• Task:
From the entries, copy out every line in which the word "plain" is found.

• Records for the exercise:
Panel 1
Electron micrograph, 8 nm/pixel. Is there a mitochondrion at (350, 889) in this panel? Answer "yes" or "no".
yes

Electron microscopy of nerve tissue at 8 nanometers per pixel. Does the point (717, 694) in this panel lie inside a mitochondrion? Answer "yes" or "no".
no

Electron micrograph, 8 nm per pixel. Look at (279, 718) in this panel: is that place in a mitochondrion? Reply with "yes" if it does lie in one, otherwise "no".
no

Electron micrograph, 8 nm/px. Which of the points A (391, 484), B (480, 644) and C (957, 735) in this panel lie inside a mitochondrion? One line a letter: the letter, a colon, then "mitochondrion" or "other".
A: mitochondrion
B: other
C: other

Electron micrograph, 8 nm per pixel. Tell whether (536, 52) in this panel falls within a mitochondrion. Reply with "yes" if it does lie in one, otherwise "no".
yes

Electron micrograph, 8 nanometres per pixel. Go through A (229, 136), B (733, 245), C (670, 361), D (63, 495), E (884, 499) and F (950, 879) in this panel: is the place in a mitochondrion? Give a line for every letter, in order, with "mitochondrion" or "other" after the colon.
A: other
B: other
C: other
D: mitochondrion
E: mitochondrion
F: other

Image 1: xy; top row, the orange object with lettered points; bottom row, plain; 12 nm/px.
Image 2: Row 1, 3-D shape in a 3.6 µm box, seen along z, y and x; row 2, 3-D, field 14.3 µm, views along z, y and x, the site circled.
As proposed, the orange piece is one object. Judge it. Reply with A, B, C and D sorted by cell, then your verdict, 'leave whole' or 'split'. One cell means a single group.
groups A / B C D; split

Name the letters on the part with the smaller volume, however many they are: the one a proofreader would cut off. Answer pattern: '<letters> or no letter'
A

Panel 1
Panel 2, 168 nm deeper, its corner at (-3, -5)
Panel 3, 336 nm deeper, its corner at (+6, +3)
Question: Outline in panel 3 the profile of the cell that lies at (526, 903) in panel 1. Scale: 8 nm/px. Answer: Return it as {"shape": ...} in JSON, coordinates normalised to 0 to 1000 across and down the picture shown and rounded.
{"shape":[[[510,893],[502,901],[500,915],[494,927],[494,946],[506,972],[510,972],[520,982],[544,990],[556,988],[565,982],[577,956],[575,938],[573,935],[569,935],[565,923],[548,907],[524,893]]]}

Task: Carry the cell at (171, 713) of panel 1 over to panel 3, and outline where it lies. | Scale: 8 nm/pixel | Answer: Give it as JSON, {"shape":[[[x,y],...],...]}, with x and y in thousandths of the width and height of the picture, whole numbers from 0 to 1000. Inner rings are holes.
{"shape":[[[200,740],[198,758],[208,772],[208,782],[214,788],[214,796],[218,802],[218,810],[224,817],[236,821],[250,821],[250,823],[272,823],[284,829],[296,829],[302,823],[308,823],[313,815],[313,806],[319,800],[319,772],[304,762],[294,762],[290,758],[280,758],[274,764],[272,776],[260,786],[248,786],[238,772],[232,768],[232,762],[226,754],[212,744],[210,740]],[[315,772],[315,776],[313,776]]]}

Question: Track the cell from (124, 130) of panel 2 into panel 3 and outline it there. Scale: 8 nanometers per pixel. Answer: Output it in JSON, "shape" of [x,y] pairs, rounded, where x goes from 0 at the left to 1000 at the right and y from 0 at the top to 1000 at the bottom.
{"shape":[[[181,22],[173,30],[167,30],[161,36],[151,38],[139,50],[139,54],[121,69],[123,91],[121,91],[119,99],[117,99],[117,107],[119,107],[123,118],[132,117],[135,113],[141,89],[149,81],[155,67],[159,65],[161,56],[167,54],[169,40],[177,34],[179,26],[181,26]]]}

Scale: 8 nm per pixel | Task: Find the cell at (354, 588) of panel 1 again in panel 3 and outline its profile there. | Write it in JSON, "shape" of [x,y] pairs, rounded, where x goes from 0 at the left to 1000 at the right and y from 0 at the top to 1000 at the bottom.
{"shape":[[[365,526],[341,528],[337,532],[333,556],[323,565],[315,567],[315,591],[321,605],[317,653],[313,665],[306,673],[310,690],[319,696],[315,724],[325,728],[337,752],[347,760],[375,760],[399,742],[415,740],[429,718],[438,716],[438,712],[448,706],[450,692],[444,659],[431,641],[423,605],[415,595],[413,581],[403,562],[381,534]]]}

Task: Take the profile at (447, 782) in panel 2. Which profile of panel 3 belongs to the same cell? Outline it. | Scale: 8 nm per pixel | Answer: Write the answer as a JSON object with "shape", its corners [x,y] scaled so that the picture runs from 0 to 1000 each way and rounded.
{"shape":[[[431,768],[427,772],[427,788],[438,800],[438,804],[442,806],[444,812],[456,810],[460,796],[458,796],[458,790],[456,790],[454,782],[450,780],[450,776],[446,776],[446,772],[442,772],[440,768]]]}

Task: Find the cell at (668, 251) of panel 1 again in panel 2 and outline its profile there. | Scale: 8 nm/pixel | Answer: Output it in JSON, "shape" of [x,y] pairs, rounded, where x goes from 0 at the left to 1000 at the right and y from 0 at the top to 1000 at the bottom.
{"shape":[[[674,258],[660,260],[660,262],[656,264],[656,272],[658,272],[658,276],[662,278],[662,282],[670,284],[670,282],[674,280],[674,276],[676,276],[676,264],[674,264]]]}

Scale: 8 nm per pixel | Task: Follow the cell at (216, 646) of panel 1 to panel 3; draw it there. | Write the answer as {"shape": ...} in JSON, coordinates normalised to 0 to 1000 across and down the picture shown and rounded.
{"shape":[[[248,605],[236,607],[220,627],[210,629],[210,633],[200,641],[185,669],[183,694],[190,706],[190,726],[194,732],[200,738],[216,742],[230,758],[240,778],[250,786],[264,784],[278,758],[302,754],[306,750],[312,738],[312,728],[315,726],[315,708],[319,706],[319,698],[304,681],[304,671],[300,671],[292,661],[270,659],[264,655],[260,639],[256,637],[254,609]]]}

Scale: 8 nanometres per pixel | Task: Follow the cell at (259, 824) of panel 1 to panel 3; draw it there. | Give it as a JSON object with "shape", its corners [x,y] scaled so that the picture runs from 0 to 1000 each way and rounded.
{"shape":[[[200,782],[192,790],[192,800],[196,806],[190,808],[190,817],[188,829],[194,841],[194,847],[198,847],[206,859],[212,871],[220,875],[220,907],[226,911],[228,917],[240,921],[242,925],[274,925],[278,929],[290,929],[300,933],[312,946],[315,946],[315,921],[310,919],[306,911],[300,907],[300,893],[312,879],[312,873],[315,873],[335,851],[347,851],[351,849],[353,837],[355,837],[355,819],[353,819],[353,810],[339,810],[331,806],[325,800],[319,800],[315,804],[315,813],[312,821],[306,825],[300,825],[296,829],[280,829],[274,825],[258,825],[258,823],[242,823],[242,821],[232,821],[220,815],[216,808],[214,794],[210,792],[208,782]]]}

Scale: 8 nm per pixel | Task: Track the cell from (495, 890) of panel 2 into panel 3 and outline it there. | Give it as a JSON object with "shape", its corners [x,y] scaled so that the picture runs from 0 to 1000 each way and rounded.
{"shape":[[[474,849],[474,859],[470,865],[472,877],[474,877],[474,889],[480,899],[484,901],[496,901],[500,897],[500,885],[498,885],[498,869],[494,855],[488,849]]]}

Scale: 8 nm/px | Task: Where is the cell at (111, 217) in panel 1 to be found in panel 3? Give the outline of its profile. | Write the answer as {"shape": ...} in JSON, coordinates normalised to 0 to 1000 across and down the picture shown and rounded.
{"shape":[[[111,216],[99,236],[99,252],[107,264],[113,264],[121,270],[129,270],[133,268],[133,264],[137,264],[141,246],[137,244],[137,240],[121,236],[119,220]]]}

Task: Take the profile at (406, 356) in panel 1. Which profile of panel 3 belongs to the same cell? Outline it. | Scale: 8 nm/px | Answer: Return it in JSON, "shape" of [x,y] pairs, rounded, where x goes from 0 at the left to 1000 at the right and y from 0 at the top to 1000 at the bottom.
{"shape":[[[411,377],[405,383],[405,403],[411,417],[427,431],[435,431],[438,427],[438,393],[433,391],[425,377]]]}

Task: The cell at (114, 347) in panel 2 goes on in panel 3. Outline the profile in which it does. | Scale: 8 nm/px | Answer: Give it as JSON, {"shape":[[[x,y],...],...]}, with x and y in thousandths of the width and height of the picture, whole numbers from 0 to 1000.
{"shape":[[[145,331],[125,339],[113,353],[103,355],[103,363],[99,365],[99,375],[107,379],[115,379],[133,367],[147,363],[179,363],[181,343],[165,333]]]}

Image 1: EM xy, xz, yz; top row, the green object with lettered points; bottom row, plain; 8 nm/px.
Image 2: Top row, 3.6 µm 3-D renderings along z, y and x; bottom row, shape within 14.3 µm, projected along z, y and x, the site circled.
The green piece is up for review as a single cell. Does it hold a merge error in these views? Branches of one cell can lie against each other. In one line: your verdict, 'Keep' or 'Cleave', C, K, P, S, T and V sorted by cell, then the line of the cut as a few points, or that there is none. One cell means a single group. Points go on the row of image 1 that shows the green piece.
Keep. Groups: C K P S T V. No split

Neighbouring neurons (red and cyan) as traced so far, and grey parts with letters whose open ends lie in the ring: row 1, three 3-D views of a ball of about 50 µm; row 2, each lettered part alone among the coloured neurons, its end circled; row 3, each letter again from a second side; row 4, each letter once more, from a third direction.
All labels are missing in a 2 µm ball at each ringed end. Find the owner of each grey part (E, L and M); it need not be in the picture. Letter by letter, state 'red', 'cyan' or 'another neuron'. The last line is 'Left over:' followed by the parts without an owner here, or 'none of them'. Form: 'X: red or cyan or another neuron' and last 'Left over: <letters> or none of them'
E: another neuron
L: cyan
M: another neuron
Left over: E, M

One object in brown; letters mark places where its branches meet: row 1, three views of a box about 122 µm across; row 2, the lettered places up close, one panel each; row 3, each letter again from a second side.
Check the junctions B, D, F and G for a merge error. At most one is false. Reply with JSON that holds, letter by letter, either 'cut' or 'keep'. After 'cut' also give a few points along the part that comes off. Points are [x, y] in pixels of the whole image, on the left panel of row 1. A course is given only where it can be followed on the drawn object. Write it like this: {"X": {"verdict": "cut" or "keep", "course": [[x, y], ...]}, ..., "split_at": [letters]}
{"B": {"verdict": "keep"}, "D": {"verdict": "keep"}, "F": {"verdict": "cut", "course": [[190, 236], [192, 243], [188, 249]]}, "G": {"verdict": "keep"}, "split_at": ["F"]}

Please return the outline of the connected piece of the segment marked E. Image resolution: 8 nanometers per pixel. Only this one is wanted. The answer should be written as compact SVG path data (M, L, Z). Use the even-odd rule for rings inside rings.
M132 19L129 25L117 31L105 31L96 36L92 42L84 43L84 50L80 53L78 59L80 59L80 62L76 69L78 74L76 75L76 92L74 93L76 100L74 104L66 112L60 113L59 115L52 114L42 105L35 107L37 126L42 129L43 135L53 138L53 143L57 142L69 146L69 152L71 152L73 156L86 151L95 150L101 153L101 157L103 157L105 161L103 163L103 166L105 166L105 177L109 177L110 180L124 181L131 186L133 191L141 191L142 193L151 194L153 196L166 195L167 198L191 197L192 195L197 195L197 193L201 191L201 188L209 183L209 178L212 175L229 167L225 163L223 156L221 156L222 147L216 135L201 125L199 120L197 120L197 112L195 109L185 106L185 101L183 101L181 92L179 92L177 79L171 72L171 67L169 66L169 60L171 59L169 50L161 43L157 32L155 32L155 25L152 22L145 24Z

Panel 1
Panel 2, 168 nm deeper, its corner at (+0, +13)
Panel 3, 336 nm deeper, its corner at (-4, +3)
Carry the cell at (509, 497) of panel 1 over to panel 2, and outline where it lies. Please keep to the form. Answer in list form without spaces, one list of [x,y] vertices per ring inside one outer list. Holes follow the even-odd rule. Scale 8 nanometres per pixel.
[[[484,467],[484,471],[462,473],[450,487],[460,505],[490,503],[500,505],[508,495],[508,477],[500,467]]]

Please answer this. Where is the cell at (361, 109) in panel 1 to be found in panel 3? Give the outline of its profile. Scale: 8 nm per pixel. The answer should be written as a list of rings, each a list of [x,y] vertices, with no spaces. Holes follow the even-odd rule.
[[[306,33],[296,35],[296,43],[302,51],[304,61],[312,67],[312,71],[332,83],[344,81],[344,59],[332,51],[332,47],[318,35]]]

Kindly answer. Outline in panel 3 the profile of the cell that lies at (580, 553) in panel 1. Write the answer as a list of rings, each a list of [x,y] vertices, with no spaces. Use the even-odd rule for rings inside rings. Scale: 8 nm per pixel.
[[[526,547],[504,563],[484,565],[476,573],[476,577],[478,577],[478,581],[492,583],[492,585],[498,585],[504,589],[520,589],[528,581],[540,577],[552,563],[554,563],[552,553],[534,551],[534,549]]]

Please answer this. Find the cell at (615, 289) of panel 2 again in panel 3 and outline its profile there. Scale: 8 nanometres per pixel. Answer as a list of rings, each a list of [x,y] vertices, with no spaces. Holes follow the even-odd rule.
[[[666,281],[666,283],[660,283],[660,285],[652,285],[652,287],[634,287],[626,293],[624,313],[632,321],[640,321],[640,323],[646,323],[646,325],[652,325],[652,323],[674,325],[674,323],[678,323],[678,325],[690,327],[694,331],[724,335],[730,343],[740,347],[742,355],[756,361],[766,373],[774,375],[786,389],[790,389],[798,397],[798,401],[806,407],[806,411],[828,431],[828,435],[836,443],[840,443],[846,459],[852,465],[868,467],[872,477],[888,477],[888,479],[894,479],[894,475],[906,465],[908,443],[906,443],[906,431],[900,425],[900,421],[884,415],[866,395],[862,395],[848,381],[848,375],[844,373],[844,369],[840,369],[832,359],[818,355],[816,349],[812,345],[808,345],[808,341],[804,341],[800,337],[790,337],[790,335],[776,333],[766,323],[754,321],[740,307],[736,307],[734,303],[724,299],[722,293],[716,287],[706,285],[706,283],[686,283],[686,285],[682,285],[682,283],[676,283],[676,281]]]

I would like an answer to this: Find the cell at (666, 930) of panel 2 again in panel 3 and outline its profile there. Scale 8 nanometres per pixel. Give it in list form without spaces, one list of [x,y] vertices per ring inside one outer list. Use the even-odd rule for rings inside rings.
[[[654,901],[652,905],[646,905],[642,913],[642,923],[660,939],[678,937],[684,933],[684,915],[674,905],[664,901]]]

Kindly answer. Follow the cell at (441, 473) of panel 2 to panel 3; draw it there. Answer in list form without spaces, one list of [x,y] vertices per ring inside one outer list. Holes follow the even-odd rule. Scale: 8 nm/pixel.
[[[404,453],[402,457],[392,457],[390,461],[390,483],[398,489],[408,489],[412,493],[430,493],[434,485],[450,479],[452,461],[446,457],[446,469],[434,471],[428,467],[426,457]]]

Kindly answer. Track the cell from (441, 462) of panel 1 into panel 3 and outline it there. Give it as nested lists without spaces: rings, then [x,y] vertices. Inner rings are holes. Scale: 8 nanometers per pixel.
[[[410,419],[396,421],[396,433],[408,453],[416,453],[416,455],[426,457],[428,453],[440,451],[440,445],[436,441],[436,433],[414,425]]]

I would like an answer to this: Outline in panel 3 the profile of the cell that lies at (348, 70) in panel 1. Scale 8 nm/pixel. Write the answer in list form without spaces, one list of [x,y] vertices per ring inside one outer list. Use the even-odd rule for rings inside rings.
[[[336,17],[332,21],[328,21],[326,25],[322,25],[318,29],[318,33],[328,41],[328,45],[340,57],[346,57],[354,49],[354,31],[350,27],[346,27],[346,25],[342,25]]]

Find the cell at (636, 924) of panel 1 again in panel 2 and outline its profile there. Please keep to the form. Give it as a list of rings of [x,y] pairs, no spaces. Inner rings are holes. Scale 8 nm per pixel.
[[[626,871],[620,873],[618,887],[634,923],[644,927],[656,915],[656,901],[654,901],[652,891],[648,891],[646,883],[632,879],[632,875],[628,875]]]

• Reply to the exercise:
Image 1: xy; top row, the orange object with lettered points; bottom row, plain; 12 nm/px.
Image 1: EM xy, xz, yz; top row, the green object with lettered points; bottom row, plain; 8 nm/px.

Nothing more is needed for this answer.